Water sprayed on Boris’s deadened skin, flash-freezing into a sheath of ice. He flexed his arm and shattered the film, but he could feel cold seeping into his bones as Mars stole his body heat. He sloshed through the slushy muck to where the pumping conduits extended in the other direction. He plunged his staff in again and again, puncturing the pipe and leaving breaches for the flowing water to force its own way out, tearing at the thin metal.
Nikolas charged into the cramped quarters where five dvas lived communally like a pathetic peasant mir in Siberia, three women and two men. They had a small kitchen, cupboards, a tiny table that Nikolas overturned, spilling playing cards—real plastic playing cards!—on the floor.
With lesser surgeries, the dvas looked more like deformed humans and less like monsters, expanded chests and enlarged lungs with oxygen-efficiency modules, rather than hunchbacked from an extra set mounted between the shoulder blades. Their skin insulation was thinner, so their nerves could still feel, though the dvas had to bundle themselves up in thick, warm clothing against the cold of the Martian night.
In a frenzy Nikolas slashed with his scimitar and yowled, still blinking in the sudden stinging light. The largest male dva was already up, grabbing a chair to defend himself. But Nikolas cleaved the dva man’s face with the honed edge of his blade.
In the low gravity, the dead dva man flew across the room. Blood sprayed in an arc across the walls, bubbling and steaming in the thin air.

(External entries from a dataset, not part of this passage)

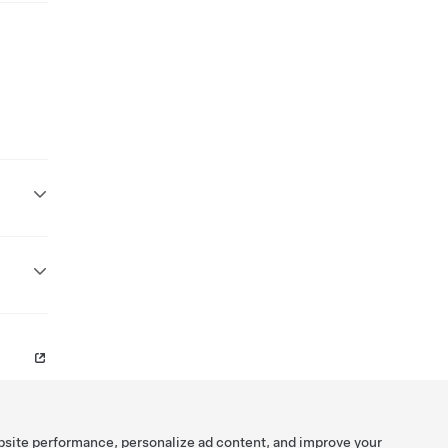
bsite performance, personalize ad content, and improve your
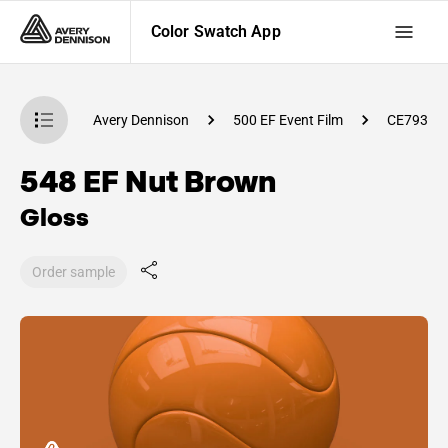
Color Swatch App
atch App
Avery Dennison
500 EF Event Film
CE79300
548 EF Nut Brown
Gloss
Order sample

The dva women screamed, two in terror and one in grief. Nikolas continued to flail with the sword and glared at the waiting victims. “Boris!” he shouted.
One of the women, her hands extended like claws, leaped on Nikolas, scratching at his hooded eyes. He staggered backward, tripped on the body of the dva man he had just killed, and fell down. Nikolas managed to turn his blade up and thrust it into the woman attacking him. She screamed as the tip plunged through her chest, then protruded from her back where a second set of lungs might have been … had she been adin instead of dva.
The other dva man, older and more bearlike than the first, kicked the fallen woman aside and wrenched the scimitar from Nikolas’s hand. Covered in steaming blood, Nikolas grabbed for his makeshift, scrap-metal sword.
“Boris!” he shouted again.
The older dva man grabbed up the fallen table, raised it over his head in complete silence, and brought its heavy edge smashing down on Nikolas’s skull. Again. And again. And again.
Covered with freezing mud, Boris felt the ice-covered staff freeze to his fists as he strode into the dva hut like a conqueror.